TOPEKA, Kan. — Republican Gov. Sam Brownback said Thursday that he wishes Kansas had preserved part of an income tax break he championed as a boon for small businesses and defended the now-repealed policy that critics said did not work.
Brownback cited the death of the exemption for more than 330,000 farmers and business owners as one of his regrets during his 6½ years as governor. He reflected on his tenure during a Statehouse news conference following his nomination by President Donald Trump to serve as U.S. ambassador-at-large for international religious freedom.
His departure would elevate Lt. Gov. Jeff Colyer, a fellow GOP conservative, to governor. Brownback said he doesn’t know whether he’ll wait until his ambassador’s appointment is confirmed by the U.S. Senate before resigning in Kansas.
The two-term governor saw his standing with voters and his national reputation drop as the state faced ongoing budget problems following aggressive income tax cuts backed by Brownback in 2012 and 2013. Legislators earlier this year repealed the exemption for farmers and business owners and increased income tax rates to raise $1.2 billion over the next two years, enacting the tax hike over Brownback’s veto.

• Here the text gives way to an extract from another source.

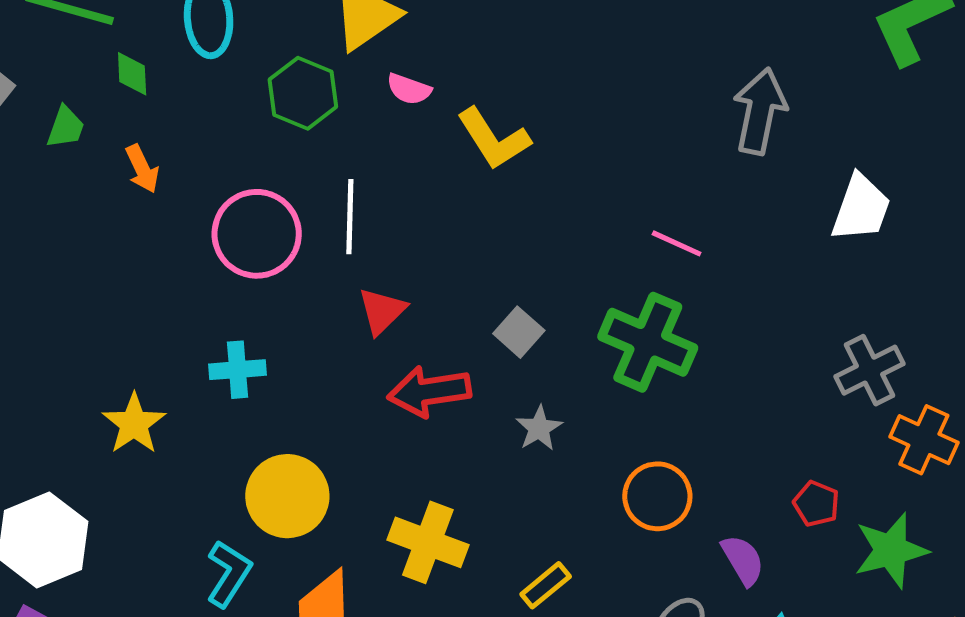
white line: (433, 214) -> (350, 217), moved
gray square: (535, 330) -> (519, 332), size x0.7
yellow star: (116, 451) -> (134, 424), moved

Brownback said the tax exemption for farmers and business owners put Kansas at the center of a national debate over helping small businesses. He repeated his argument that had agriculture and energy production not slumped in recent years, Kansas would not have faced the serious budget problems it did.
“We’ve opened up a new policy frontier,” Brownback said. “I don’t think that’s going away in the country because the growth of small business is so critical.”
Many voters concluded last year that the tax-cutting experiment hadn’t delivered on Brownback’s promises of economic growth and ousted two dozen of his allies from the Legislature. Some lawmakers also thought the exemption — for non-wage income — was unfair because professionals such as doctors and accountants avoided income taxes while their workers had to pay it.
Brownback told reporters that his conflict with lawmakers over taxes didn’t prompt him to accept the nomination from Trump, and he said months of speculation about an appointment didn’t distract him from state duties.
In fact, he summarized his time in elective office with, “It’s just been a hoot.”
But he said he wishes now that lawmakers had capped the tax exemption for farmers and business owners so perhaps they paid taxes on income above $150,000.
“I hope it comes back in Kansas,” Brownback said of the issue.
Supporters of this year’s income tax increase believed it would help keep the budget balanced through June 2019, but it’s not clear that they can avoid another tax debate before then.
Brownback’s nomination came as the Kansas Supreme Court is reviewing a new school finance law that phases in a $293 million increase in spending on public schools over two years. The court must decide whether the boost is big enough after declaring in March that the $4 billion a year the state had been spending was inadequate.
Democrats are predicting that the court will direct lawmakers to increase aid to public schools even more and possibly even force legislators to reconvene for a special session this summer or fall — just before Brownback resigns as governor or shortly after Colyer takes over.
“That’s clearly the No. 1 issue that will be coming up,” said state Sen. Laura Kelly, a Topeka Democrat. “There’s no way that, that won’t then drag in tax issues again.”
During his news conference, Brownback, a strong abortion opponent, said he’s proud of 19 anti-abortion laws enacted during his tenure, saying Kansas is a “culture of life state” and, “We are not going back.”
He also touted the position for which he’s been nominated as important to fighting for religious freedom for people of all faiths across the globe. He noted that Congress created the job two decades ago, when he served in the U.S. Senate.
“International religious freedom is going the wrong way,” Brownback said. “There’s more persecution, not less, that’s taken place over the last 20 years.”